“The sea was a mirror” is a familiar expression describing a calm, smooth sea, inviting leisurely swimming and perhaps quiet, contemplative drifting.
This exhibition presents two series of paintings: The Rower, in which the artist paints himself rowing through the sea that becomes a mirror to his inner consciousness; and the later series, Light on the Water.
Carl Gustav Jung wrote that “The sea is the favorite symbol for the unconscious, the mother of all that lives,” and it is one of the most common symbols of our collective unconscious. These days are filled with constant battles; terror, anxiety, and anguish grip each and every one of us, and our shared consciousness, here in this place, finds little rest.
As you look at this sea, of day and night, it is not calm, smooth, or tranquil. The solitary rower swims within its depths, surrounded by its threatening blood-red waters. Even when the upper currents clear again beneath the sunlight, the crimson sediments that once filled them still flow in the depths below. And in those deep waters deprived of sunlight, where darkness steadily gathers, the skies above still cast their rays, perhaps the last light of sunset, perhaps the afterglow of bloodshed, across ominous currents. Yet in the series Light on the Water, the rower has detached from the self, shed the body that once contained him. He swam far, far away. Here, in the depths, the self has released from the body and immerses itself in light. The body disappears, and with it, the terrors of the unconscious.

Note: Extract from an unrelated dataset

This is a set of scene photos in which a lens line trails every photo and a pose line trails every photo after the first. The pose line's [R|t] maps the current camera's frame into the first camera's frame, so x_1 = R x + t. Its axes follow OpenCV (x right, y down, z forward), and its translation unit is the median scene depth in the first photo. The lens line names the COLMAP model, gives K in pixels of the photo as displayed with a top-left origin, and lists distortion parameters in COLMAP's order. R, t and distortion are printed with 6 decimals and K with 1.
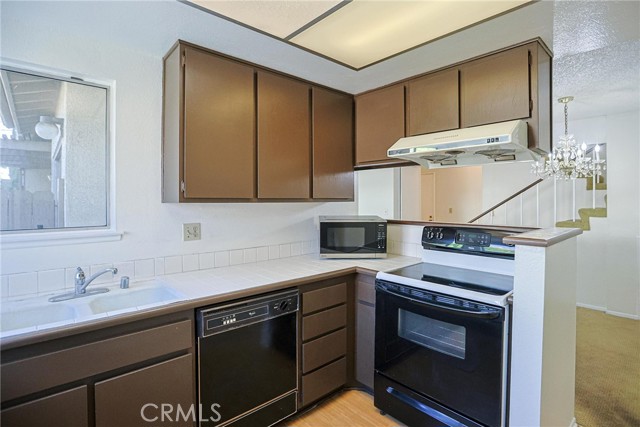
lens RADIAL K [[316.5, 0, 319.8], [0, 316.5, 209.2], [0, 0, 1]] dist [-0.044277, 0.012270]
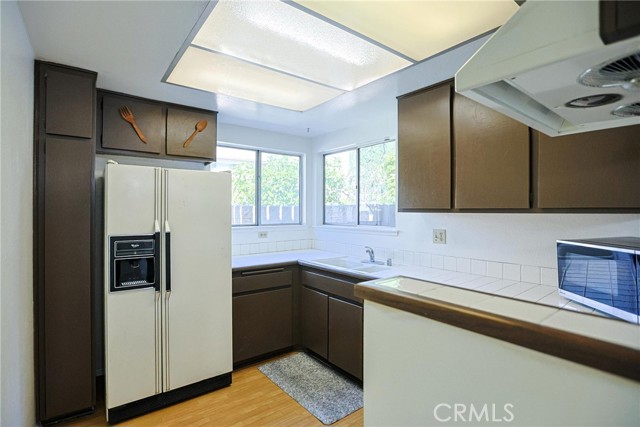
lens RADIAL K [[316.5, 0, 320.7], [0, 316.5, 210.5], [0, 0, 1]] dist [-0.044277, 0.012270]
pose [[-0.097806, 0.006351, -0.995185, 0.831645], [-0.028544, 0.999550, 0.009184, -0.025601], [0.994796, 0.029305, -0.097581, 0.657016]]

Here the brushstrokes reveal the painters gaze, delighting in the light falling upon the water: shimmering glimmers, gentle ripples spreading outward, sprays and droplets. Is it light, or water? A line that is color or color that is line? Space containing nothing but color, wash, and beauty itself.
Light on the Water belongs to a long tradition of painting that observes the reflection of light upon water.
While these paintings depict the image of reflected light, they moreover invite the viewer to contemplate the very act of seeing: the moment in which eye, light, and the pleasure between them unite. Look at the line stretched across every canvas, separating sea from sky. The artist acts as the Creator of the world. For the line dividing sea from sky is itself the act of creation: the act of painting. That primordial line marks the separation through which the world itself was created.
And God said, “Let there be a vault between the waters to separate water from water.” So God made the vault and separated the water under the vault from the water above it. And it was so. God called the vault “sky.” (Genesis, 1: 6-8).